OpenAI is preparing a fundamental overhaul of ChatGPT, shifting the chatbot from a standalone conversation tool into a gateway that routes users toward higher-margin products like coding assistants, image generation, and third-party services from partners including Canva and Booking.com.

The redesign, reported by the Financial Times and confirmed by Ars Technica, reflects a broader strategic pivot as OpenAI eyes a potential IPO. The company is essentially admitting what many in the industry have suspected for a while: the plain chatbot era is winding down.

From Chat Window to Command Center

The new interface will surface prompts and features designed to nudge users toward OpenAI’s growing ecosystem of paid tools. Think of it less as a chat window and more as a storefront — one where the AI figures out what you need before you ask.
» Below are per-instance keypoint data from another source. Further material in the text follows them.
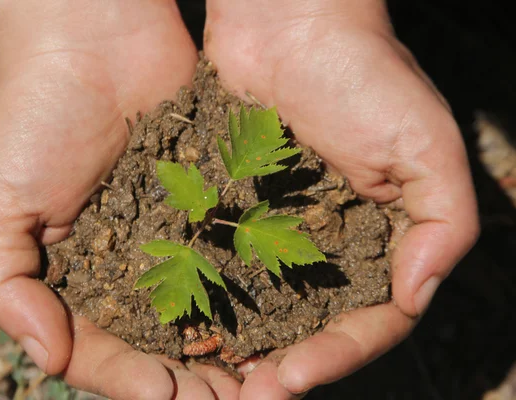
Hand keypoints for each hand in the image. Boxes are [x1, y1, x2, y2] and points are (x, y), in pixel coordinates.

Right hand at [0, 1, 239, 397]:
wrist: (93, 42)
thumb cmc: (32, 119)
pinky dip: (252, 290)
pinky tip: (278, 316)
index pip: (102, 351)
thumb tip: (46, 359)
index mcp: (72, 280)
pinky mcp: (210, 205)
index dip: (133, 381)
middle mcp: (126, 267)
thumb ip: (5, 289)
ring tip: (260, 376)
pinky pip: (233, 256)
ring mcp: (172, 238)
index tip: (167, 397)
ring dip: (229, 346)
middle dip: (190, 378)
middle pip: (161, 342)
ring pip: (205, 309)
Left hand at [204, 0, 478, 397]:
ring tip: (213, 378)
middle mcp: (327, 245)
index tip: (291, 377)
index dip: (335, 356)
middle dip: (284, 365)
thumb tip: (418, 294)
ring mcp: (277, 230)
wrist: (290, 23)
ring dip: (241, 344)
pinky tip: (183, 323)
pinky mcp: (231, 208)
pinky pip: (219, 262)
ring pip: (262, 305)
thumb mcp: (426, 146)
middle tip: (246, 396)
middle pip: (311, 326)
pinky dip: (207, 296)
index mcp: (379, 241)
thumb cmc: (366, 76)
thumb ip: (443, 222)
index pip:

Eventually, OpenAI plans to phase out those manual prompts entirely. The bet is that future models will infer user intent automatically, making the interface feel less like a menu and more like talking to a single, all-capable assistant. As Alex Embiricos, OpenAI’s head of enterprise product, put it: when artificial general intelligence arrives, there probably won’t be “a large number of distinct brands” — just one entity that can do whatever you need.

The Money Problem

The timing isn’t coincidental. OpenAI has been under increasing pressure to show a viable path to profitability. Earlier this year, the company consolidated ChatGPT, Codex, and other product teams under a single leadership group. Several senior departures followed, including former product head Kevin Weil.

Meanwhile, consumer experiments that don’t directly feed revenue are getting axed. OpenAI shut down Sora, its video-generation product, less than a year after launch. A checkout feature that let users make purchases within ChatGPT has also been shelved. The message is clear: everything needs to either make money or lead somewhere that does.

Anthropic has taken the opposite approach — prioritizing revenue from the start — and its Claude Code product has become one of the company’s fastest-growing businesses. Now both companies are converging on the same strategy as IPO timelines loom.

What This Means for Users

For everyday ChatGPT users, the changes will feel gradual at first. Expect to see more integrated prompts suggesting Codex for coding tasks, DALL-E for image creation, or partner services for booking travel. Over time, OpenAI wants the model to handle all of this routing invisibly.

The real question is whether users will accept a ChatGPT that increasingly feels like a funnel rather than a tool. Power users who treat the chatbot as a neutral interface for open-ended tasks may push back if the experience starts feeling optimized for OpenAI’s revenue instead of their own needs.

Watch This Space

The overhaul is expected to roll out in phases over the coming months, likely timed around OpenAI’s anticipated IPO window. Keep an eye on how aggressively OpenAI pushes users toward paid tiers and partner integrations — that’ll tell you everything about whether the company sees its future as a consumer chatbot or an enterprise AI platform. And watch Anthropic’s response, because this two-horse race is about to get a lot more interesting.